To meet these needs, milling manufactures offer a variety of control systems.

"Fundamentally these standards can be met with our standard Voyager control system," said Harry Way, manager of research and development at Netzsch. "In the grinding process, monitoring the energy input and controlling the process by automatic adjustment of the energy input and flow results in consistent dispersion quality. With our Voyager system we control the grinding process by running the mill agitator speed by the energy draw of the motor or by the operating temperature of the mill. We control the pump flow by the pressure level in the mill. This automatically optimizes the operating conditions. By entering the amount of grinding energy required for a particular product, a process that is determined either by history or lab experiments, we know that the same product quality will be achieved on a consistent basis. The Voyager has a standard alarm history function that allows in-house maintenance and Netzsch service personnel evaluate what has been occurring with the machine as far as machine faults. This leads to increased production efficiency due to the reduction in downtime and mean time between failure (MTBF), while reducing maintenance costs by eliminating operating errors."

"Premier Mill offers the Navigator Auto Process Control System which can be added to most of our sophisticated processing equipment," said John Sneeringer, Premier Mill's technical director. "The Navigator is an automatic process monitoring system, which includes a PLC with network communication capabilities. This provides the information and 'degree of accuracy' and 'repeatability' that most companies now must apply to their manufacturing processes."

"Our PLC package, Mill-Rite, is included on many of the ECMs and specialty Dyno-Mills," said Dave Pagor, Dave Pagor, national sales manager for CB Mills. "This monitors the specific-energy required to obtain the proper degree of dispersion on documented products. The value must be determined experimentally, but once determined, can be used to program the mill to deliver that required amount of dispersion energy. This ensures consistent results from batch to batch."

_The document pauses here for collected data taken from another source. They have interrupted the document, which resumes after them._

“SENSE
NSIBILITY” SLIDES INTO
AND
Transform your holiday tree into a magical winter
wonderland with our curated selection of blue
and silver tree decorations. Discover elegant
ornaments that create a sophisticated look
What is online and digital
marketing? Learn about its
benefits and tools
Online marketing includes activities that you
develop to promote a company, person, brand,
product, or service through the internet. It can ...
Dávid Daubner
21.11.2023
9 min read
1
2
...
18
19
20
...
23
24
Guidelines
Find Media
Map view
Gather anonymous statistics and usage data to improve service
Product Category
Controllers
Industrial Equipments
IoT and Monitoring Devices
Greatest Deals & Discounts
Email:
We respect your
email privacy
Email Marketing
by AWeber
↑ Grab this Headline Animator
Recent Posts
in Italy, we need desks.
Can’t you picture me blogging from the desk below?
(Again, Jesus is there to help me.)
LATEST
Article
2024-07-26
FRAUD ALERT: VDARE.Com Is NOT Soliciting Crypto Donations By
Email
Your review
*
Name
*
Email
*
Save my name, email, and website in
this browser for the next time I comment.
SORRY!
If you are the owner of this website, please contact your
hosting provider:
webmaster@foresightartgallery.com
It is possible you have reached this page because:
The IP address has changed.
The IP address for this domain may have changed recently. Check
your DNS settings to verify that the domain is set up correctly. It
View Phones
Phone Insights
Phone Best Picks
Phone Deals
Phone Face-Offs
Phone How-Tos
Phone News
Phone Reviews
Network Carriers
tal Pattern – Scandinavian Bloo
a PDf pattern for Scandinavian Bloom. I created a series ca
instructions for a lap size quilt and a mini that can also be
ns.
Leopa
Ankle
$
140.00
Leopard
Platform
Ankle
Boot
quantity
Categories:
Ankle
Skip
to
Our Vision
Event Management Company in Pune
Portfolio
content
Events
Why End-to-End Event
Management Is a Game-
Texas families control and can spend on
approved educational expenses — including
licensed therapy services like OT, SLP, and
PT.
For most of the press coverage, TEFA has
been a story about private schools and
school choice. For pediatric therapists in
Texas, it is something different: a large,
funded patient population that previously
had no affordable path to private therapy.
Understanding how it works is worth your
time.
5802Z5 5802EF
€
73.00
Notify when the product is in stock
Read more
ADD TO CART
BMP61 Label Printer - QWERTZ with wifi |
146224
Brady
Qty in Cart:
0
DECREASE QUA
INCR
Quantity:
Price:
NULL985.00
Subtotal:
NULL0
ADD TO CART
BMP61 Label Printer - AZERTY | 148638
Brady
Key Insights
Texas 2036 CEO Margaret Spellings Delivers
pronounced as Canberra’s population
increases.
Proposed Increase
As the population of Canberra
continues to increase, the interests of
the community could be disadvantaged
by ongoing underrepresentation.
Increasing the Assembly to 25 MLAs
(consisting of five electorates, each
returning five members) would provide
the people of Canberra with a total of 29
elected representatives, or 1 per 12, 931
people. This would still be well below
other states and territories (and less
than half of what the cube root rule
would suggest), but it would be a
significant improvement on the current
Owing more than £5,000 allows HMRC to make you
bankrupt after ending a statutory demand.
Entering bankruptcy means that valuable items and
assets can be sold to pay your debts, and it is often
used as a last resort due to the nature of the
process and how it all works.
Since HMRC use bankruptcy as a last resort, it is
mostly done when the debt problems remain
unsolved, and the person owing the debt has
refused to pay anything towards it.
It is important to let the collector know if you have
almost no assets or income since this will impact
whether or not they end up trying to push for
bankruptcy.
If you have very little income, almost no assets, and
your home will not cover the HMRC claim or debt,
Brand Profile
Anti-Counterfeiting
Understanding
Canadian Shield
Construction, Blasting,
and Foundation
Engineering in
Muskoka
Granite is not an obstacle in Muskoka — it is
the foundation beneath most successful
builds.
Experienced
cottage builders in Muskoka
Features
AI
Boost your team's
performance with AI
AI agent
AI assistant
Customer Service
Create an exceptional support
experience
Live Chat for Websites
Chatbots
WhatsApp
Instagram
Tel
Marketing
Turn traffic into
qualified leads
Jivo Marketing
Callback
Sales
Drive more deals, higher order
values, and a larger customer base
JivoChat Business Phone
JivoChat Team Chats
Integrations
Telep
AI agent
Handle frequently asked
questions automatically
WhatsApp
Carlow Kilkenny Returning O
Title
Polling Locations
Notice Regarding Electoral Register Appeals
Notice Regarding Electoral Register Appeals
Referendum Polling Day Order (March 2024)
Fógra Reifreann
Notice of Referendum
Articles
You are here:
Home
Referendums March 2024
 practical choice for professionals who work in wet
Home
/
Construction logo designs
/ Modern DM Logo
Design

"To overcome the shortcomings of the Hegman system, we have developed the Hockmeyer HPAS 2000 Particle Analysis System," Mr. Seaman said. "The HPAS analyzer is a computer-driven optical analysis system that takes a photomicrograph of the particles in a sample, counts them by individual particle size, then provides a statistical histogram (particle size distribution curve) of the total sample along with calculated min/max and mean/std dev values. Whereas with the Hegman system formulators would have indicated a qualitative product specification of, say, grind to a 7 Hegman, we now can create a quantitative, statistical product specification of, say, 5 microns average particle size with a standard deviation no greater than 3 microns. Statistically analyzing and approving production samples by this method allows manufacturers to narrow allowable batch tolerances and provides greater batch repeatability and reproducibility. We believe this technology conforms well to both the spirit and application of Six Sigma and other Total Quality Management protocols."